National Beach Safety Week

400-MARINE-RESCUE-LIFEGUARDMarine Rescue Lieutenant Jeremy Robshaw cautions Historic City News readers to use caution when in the aquatic environment, as St Johns County Fire Rescue participates in National Beach Safety Week the week of June 2nd – 8th.

Rip currents are very high on the agency’s list of beach hazards; and, because of St Augustine and St Johns County’s high risk for rip currents, St Johns County Fire Rescue devotes much of its educational efforts towards rip current safety.

“The beach season is upon us and while we all go to the beach to relax and get away, there are many dangers that can turn a fun day into a tragic one,” Robshaw told reporters. “We also want to take this opportunity to recognize and commend those who serve to protect our beaches and waterways.”

Although drowning is the leading cause of accidental death in the United States, and the second leading cause of accidental death for persons aged 5 to 44, drowning only accounts for a portion of aquatic related injuries.

Following these simple steps can help to keep you safe in the water:

Swim near a lifeguard – Statistics over a ten year period show that the chance of drowning at a beach without lifeguard protection is almost five times as great as drowning at a beach with lifeguards.

Learn to swim– Learning to swim is the best defense against drowning. Teach children to swim at an early age. Children who are not taught when they are very young tend to avoid swim instruction as the age, probably due to embarrassment. Swimming Instruction is a crucial step to protecting children from injury or death.

Never swim alone – Many drownings involve single swimmers. When you swim with a buddy, if one of you has a problem, the other may be able to help, including signaling for assistance from others. At least have someone onshore watching you when you swim.

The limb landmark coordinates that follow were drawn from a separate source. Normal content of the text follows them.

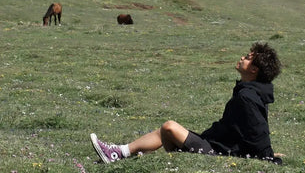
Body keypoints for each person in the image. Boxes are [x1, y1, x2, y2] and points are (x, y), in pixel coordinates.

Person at [90, 42, 282, 165]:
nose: (242, 57)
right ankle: (119, 153)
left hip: (221, 154)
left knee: (169, 127)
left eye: (247, 58)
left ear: (254, 69)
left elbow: (258, 131)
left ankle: (124, 156)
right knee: (164, 131)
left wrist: (268, 157)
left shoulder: (247, 97)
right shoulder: (250, 92)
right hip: (218, 146)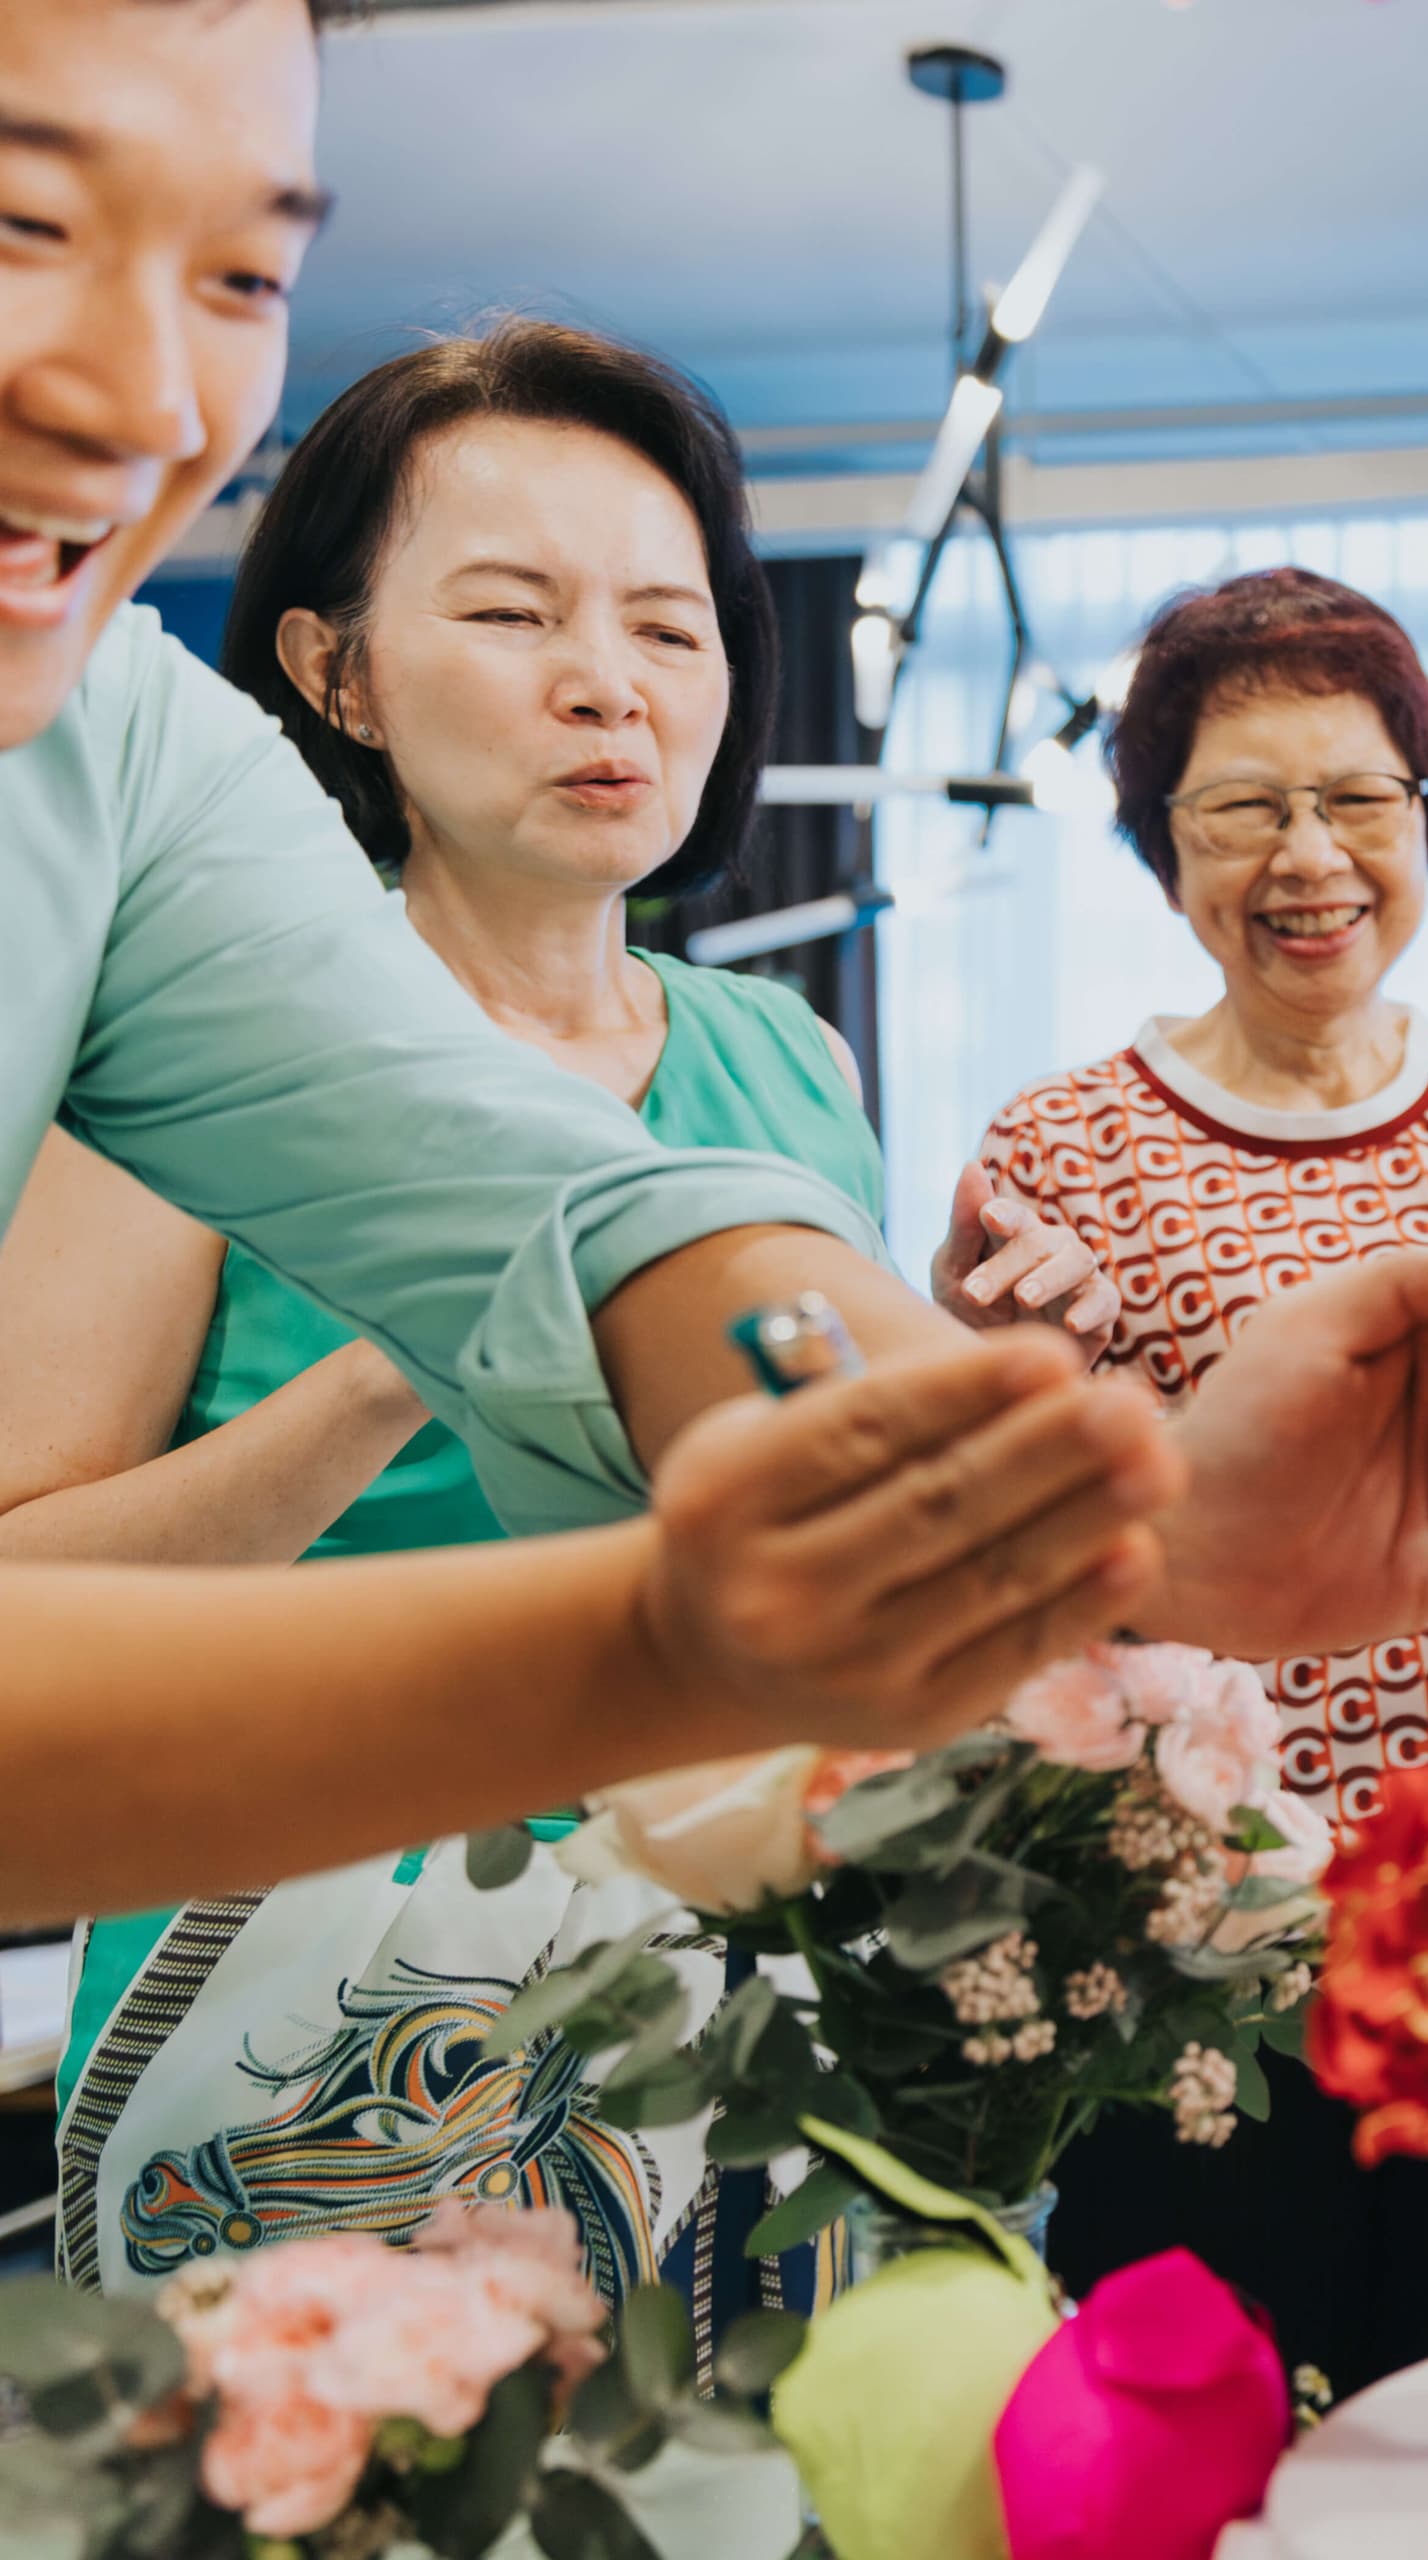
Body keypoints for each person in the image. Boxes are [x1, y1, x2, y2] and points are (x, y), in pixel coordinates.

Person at [0, 0, 1428, 1910]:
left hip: (730, 2001)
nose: (144, 397)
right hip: (292, 2022)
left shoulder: (133, 757)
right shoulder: (124, 932)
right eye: (23, 224)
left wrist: (1110, 1525)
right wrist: (537, 1483)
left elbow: (583, 1222)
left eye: (244, 273)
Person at [1, 317, 1110, 2299]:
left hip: (745, 1982)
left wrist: (950, 1374)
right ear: (328, 667)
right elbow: (27, 1573)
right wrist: (411, 1337)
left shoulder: (785, 1055)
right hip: (304, 2011)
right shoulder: (170, 1069)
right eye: (513, 613)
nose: (610, 683)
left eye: (674, 630)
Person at [978, 566, 1428, 2394]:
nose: (1307, 857)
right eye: (1243, 809)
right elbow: (1034, 1567)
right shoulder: (1058, 1150)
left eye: (1357, 801)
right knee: (1207, 2428)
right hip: (1195, 1952)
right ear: (1165, 848)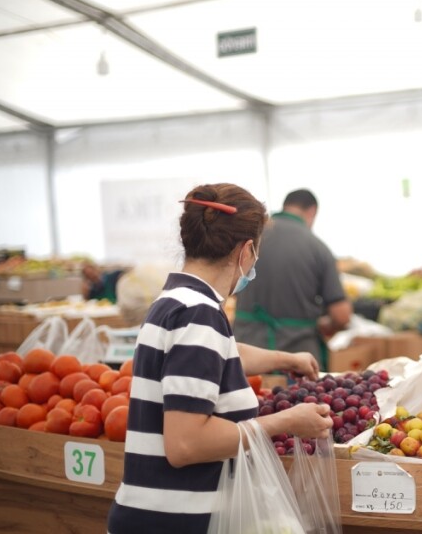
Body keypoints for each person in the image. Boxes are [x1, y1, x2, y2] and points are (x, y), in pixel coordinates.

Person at [107, 183, 332, 534]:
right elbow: (185, 444)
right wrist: (285, 421)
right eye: (256, 253)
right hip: (175, 523)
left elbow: (217, 358)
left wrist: (285, 359)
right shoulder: (199, 314)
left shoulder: (175, 302)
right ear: (245, 251)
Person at [234, 189, 352, 370]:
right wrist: (325, 325)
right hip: (297, 359)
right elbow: (341, 315)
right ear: (312, 211)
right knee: (298, 399)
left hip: (246, 357)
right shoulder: (317, 248)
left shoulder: (249, 238)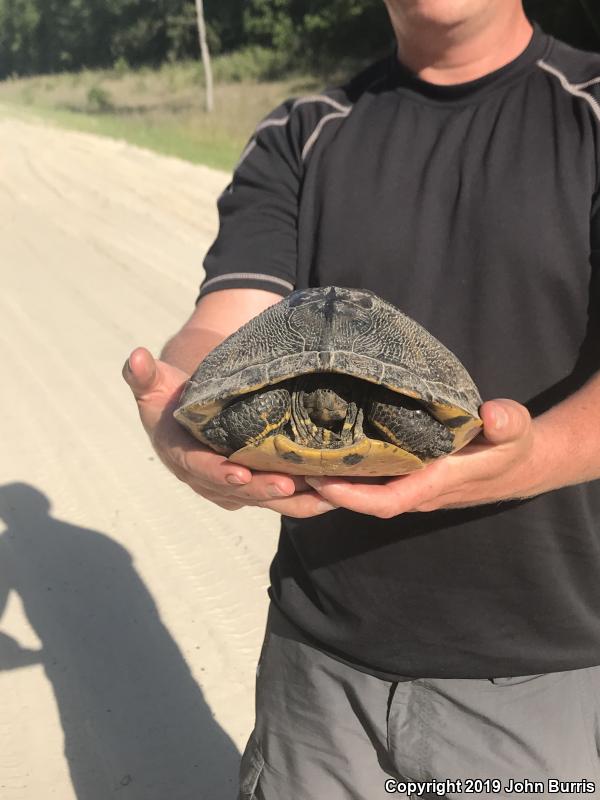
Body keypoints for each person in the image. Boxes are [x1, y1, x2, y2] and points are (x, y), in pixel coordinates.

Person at [124, 1, 600, 797]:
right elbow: (229, 317)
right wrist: (192, 403)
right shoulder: (303, 130)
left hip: (542, 677)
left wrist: (522, 460)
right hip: (318, 672)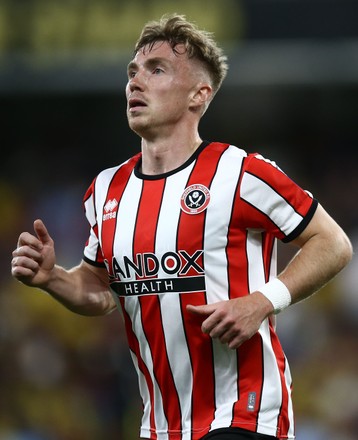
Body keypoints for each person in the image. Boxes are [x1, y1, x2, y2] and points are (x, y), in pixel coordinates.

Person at [11, 14, 352, 440]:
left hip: (245, 412)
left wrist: (262, 301)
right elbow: (101, 292)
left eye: (156, 70)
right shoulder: (106, 190)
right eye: (132, 72)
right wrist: (53, 279)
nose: (135, 82)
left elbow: (333, 243)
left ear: (199, 94)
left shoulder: (240, 172)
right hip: (160, 424)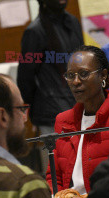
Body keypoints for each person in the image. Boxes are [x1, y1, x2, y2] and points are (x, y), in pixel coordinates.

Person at [46, 45, 109, 194]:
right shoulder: (63, 120)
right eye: (70, 75)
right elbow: (54, 176)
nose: (76, 82)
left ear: (103, 75)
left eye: (84, 73)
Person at [17, 0, 84, 172]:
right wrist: (31, 108)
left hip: (78, 106)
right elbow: (25, 77)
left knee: (82, 169)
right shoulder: (35, 31)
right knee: (60, 175)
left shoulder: (73, 22)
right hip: (51, 114)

Don’t fight the current – It is said that some 80% of rescues by lifeguards at the ocean beaches are caused by rip currents. These currents formed by surf and gravity, because once surf pushes water up the slope of the beach, gravity pulls it back. This can create concentrated rivers of water moving offshore. Some people mistakenly call this an undertow, but there is no undercurrent, just an offshore current. If you are caught in a rip current, don’t fight it by trying to swim directly to shore. Instead, swim parallel to shore until you feel the current relax then swim to shore. Most rip currents are narrow and a short swim parallel to shore will bring you to safety.

Swim sober – Alcohol is a major factor in drowning. In fact it account for nearly 60% of drowning incidents involving adults. Alcohol can reduce body temperature and impair swimming ability. Perhaps more importantly, both alcohol and drugs impair good judgment, which may cause people to take risks they would not otherwise take.